Marina Perezagua’s urgent, incantatory, and highly original novel moves us beyond our understanding of history as broad and sweeping to the individual stories of those who feel joy and pain, who suffer and transcend. Both dazzling and dark, The Story of H pulsates with a terrible beauty and power that lingers with the reader long after the last page.
PUBLISHERS WEEKLY
Spanish author Perezagua's audacious novel, the first of her works to be translated into English, epistolizes an intersex woman's quest to find her sanity, her sex, and a family to replace the one incinerated by the Americans at Hiroshima. H, a child whose parents chose to see her as a boy even though she identified as a girl, survived Little Boy, the first atomic bomb dropped on Japan.

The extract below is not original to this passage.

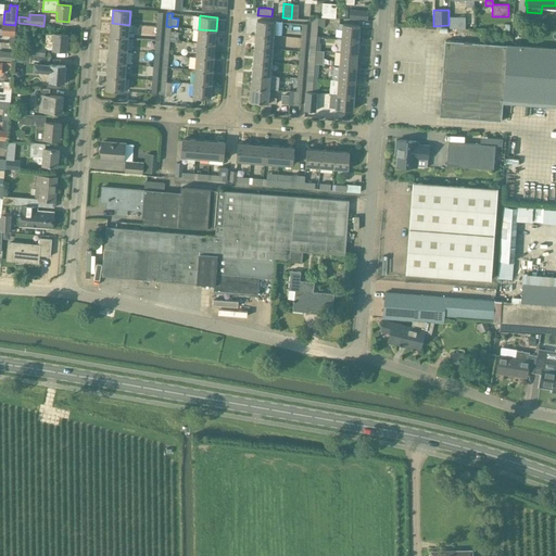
[(312,20),(311,36),(317,36),(317,25),(325,26),(325,19),(312,17),(312,20)]
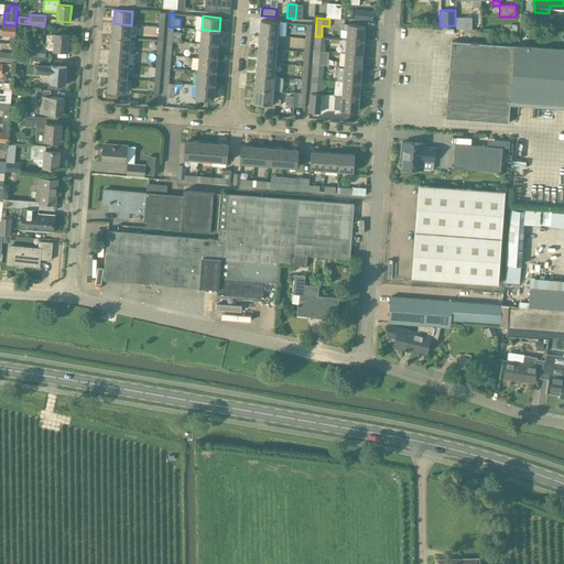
[(472,18),(456,18),(456,29),(472,29),(472,18)]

After being adopted by a family in America, she tells of meeting Jim, a veteran searching for Yoro, a girl delivered into his care in the aftermath of the war. Together they travel the world, hunting for the child. When Jim dies, H becomes involved with a professor she calls Irrational Number, but she is so psychologically damaged that their relationship soon ends in a surprising, abrupt manner. She continues the search for Yoro, so bound to the idea of her that she narrates as if pregnant with the girl, though she knows she is not. Following a lead years after she first began searching for Yoro, H travels to Africa, where she divulges a startling confession and is involved in a violent crime. Inventive if often didactic, this ambitious book plunges with courage into the moral morass of a horrific period in history.